# Flink

Pinot supports Apache Flink as a processing framework to push segment files to the database.

Pinot distribution contains an Apache Flink [SinkFunction](https://nightlies.apache.org/flink/flink-docs-release-1.12/api/java/org/apache/flink/streaming/api/functions/sink/SinkFunction.html) that can be used as part of the Apache Flink application (Streaming or Batch) to directly write into a designated Pinot database.

## Example

### Flink application

Here is an example code snippet to show how to utilize the [PinotSinkFunction](https://github.com/apache/pinot/blob/master/pinot-connectors/pinot-flink-connector/src/main/java/org/apache/pinot/connector/flink/sink/PinotSinkFunction.java) in a Flink streaming application:

```
// some environmental setup
StreamExecutionEnvironment execEnv = StreamExecutionEnvironment.getExecutionEnvironment();
DataStream<Row> srcRows = execEnv.addSource(new FlinkKafkaConsumer<Row>(...));
RowTypeInfo typeInfo = new RowTypeInfo(
  new TypeInformation[]{Types.FLOAT, Types.FLOAT, Types.STRING, Types.STRING},
  new String[]{"lon", "lat", "address", "name"});


// add processing logic for the data stream for example:
DataStream<Row> processedRows = srcRow.keyBy(r -> r.getField(0));
...

// configurations for PinotSinkFunction
Schema pinotSchema = ...
TableConfig pinotTableConfig = ...
processedRows.addSink(new PinotSinkFunction<>(
  new FlinkRowGenericRowConverter(typeInfo), 
  pinotTableConfig,
  pinotSchema);

// execute the program
execEnv.execute();
```

As the example shown above, the only required information from the Pinot side is the table [schema](https://docs.pinot.apache.org/release-0.12.1/configuration-reference/schema) and the table [config](https://docs.pinot.apache.org/release-0.12.1/configuration-reference/table).

For a more detail executable please refer to the [quick start example](https://github.com/apache/pinot/blob/master/pinot-connectors/pinot-flink-connector/src/main/java/org/apache/pinot/connector/flink/FlinkQuickStart.java).

### Table Config

PinotSinkFunction uses mostly the TableConfig object to infer the batch ingestion configuration to start a SegmentWriter and SegmentUploader to communicate with the Pinot cluster.&#x20;

Note that even though in the above example Flink application is running in streaming mode, the data is still batch together and flush/upload to Pinot once the flush threshold is reached. It is not a direct streaming write into Pinot.

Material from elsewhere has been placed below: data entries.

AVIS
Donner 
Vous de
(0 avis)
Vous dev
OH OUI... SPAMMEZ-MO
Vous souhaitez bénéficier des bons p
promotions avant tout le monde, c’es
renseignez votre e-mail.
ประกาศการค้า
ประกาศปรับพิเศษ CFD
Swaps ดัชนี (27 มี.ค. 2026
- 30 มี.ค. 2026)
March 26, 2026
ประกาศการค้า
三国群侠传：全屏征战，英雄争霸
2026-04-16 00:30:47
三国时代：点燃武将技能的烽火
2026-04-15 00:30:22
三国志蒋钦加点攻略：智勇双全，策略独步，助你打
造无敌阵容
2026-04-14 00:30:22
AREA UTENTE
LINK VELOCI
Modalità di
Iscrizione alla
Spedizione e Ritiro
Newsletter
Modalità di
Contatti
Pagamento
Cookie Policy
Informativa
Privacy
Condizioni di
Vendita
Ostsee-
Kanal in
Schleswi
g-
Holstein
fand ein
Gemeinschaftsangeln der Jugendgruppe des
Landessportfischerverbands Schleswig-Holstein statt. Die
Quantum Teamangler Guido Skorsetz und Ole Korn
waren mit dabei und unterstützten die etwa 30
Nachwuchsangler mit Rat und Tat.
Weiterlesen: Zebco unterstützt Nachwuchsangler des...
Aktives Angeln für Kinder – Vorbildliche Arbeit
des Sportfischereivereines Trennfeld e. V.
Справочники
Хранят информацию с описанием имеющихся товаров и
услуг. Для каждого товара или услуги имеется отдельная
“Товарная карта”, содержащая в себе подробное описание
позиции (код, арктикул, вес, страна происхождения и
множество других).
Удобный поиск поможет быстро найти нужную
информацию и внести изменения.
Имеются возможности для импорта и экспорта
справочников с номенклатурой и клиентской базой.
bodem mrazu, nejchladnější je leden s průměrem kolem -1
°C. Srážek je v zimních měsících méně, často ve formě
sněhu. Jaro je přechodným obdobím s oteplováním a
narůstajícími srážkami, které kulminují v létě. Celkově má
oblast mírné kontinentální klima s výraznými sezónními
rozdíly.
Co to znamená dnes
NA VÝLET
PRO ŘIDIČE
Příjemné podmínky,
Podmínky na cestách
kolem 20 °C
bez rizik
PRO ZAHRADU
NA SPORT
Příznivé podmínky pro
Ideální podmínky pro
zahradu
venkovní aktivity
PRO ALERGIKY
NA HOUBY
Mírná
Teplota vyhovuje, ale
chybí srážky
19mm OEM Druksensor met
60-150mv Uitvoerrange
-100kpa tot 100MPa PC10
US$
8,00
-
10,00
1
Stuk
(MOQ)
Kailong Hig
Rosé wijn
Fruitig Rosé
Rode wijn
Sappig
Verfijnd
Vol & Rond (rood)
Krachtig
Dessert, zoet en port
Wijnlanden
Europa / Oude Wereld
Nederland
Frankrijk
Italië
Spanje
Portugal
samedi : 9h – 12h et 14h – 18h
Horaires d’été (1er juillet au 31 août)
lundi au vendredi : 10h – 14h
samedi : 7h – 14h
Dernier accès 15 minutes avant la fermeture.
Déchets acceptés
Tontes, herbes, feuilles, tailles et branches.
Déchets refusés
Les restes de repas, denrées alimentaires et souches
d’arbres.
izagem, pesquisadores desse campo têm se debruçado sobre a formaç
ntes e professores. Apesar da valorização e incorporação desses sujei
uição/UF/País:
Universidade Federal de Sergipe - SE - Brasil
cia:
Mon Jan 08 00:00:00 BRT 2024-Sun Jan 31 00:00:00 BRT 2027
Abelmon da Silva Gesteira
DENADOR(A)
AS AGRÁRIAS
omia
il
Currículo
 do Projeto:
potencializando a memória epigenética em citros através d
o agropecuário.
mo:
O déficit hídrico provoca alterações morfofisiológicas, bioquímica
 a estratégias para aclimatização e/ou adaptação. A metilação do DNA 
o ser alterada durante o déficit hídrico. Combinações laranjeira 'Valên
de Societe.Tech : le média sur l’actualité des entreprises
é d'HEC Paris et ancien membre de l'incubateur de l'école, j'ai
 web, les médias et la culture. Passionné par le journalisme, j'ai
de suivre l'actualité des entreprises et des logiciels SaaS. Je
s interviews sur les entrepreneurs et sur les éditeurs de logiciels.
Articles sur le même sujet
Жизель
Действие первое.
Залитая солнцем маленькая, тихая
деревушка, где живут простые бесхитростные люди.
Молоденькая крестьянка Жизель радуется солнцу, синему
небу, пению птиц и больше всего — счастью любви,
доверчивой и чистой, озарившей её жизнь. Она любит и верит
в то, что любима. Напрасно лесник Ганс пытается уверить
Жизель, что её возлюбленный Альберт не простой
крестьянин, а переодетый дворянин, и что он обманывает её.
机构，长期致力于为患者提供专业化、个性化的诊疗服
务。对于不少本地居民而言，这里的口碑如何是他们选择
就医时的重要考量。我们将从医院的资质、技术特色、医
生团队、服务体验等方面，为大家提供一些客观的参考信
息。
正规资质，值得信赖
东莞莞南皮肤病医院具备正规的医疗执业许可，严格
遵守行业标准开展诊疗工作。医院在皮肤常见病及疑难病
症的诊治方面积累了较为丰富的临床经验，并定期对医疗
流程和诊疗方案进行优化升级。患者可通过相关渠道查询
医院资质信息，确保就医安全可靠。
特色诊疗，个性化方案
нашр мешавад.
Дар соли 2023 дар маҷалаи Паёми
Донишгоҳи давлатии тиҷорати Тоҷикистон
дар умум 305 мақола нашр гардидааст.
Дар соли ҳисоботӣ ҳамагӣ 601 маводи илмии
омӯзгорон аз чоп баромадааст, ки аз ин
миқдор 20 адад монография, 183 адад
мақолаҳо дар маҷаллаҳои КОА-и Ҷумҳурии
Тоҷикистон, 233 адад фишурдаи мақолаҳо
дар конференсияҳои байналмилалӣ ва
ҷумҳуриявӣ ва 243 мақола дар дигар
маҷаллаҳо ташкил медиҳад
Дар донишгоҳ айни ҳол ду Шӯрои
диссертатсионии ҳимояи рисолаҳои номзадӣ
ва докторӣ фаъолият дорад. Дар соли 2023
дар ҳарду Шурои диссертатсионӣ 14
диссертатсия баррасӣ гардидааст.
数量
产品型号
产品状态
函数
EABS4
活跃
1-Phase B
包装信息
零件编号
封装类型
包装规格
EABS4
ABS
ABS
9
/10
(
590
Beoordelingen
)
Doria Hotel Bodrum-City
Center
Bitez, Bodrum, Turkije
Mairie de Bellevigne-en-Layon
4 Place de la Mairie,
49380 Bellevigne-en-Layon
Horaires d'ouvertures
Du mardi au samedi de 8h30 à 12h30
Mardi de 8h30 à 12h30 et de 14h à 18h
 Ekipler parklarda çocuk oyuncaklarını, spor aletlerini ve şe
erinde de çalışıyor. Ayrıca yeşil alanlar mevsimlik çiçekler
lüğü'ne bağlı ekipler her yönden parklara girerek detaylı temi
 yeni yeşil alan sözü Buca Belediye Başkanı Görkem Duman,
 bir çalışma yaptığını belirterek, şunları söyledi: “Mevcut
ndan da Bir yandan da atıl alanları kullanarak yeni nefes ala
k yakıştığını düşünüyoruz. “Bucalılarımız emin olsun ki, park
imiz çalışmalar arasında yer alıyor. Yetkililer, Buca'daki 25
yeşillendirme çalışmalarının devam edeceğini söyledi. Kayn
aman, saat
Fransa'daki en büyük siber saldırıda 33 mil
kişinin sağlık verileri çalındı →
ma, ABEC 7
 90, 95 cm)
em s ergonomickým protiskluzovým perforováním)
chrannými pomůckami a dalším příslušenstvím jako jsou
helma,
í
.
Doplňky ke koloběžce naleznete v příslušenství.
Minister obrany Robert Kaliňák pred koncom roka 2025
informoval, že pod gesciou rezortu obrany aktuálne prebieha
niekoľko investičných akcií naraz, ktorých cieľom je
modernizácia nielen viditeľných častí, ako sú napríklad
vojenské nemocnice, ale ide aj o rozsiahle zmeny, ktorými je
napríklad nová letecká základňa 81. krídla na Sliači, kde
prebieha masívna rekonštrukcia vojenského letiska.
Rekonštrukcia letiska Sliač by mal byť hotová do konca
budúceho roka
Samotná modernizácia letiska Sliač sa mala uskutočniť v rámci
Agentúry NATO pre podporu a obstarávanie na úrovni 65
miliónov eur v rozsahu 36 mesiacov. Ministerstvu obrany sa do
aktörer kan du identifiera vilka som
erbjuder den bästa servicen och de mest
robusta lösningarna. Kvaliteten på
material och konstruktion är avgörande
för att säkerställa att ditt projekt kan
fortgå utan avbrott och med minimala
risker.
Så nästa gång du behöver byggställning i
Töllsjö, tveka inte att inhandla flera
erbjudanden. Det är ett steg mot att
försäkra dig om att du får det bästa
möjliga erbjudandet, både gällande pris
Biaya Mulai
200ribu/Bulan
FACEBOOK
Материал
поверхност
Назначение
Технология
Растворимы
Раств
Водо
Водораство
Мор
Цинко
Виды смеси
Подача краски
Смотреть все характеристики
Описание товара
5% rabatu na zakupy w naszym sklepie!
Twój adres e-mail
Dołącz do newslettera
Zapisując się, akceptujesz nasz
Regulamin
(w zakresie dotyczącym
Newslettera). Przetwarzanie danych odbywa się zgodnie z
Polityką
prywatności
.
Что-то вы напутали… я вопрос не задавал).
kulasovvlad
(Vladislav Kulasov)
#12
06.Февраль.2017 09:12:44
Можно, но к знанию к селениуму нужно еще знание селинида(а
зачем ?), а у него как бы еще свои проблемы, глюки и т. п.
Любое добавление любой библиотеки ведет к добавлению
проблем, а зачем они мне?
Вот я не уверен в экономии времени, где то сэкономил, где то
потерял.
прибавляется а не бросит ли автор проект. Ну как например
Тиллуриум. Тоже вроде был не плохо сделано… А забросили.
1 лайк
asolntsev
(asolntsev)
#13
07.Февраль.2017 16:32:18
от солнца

Here is an example table config

```
{
  "tableName" : "tbl_OFFLINE",
  "tableType" : "OFFLINE",
  "segmentsConfig" : {
    // ...
  },
  "tenants" : {
    // ...
  },
  "tableIndexConfig" : {
    // ....
  },
  "ingestionConfig": {
    "batchIngestionConfig": {
      "segmentIngestionType": "APPEND",
      "segmentIngestionFrequency": "HOURLY", 
      "batchConfigMaps": [
        {
          "outputDirURI": "file://path/to/flink/segmentwriter/output/dir",
          "overwriteOutput": "false",
          "push.controllerUri": "https://target.pinot.cluster.controller.url"
        }
      ]
    }
  }
}

```

the only required configurations are:

* `"outputDirURI"`: where PinotSinkFunction should write the constructed segment file to
* `"push.controllerUri"`: which Pinot cluster (controller) URL PinotSinkFunction should communicate with.

The rest of the configurations are standard for any Pinot table.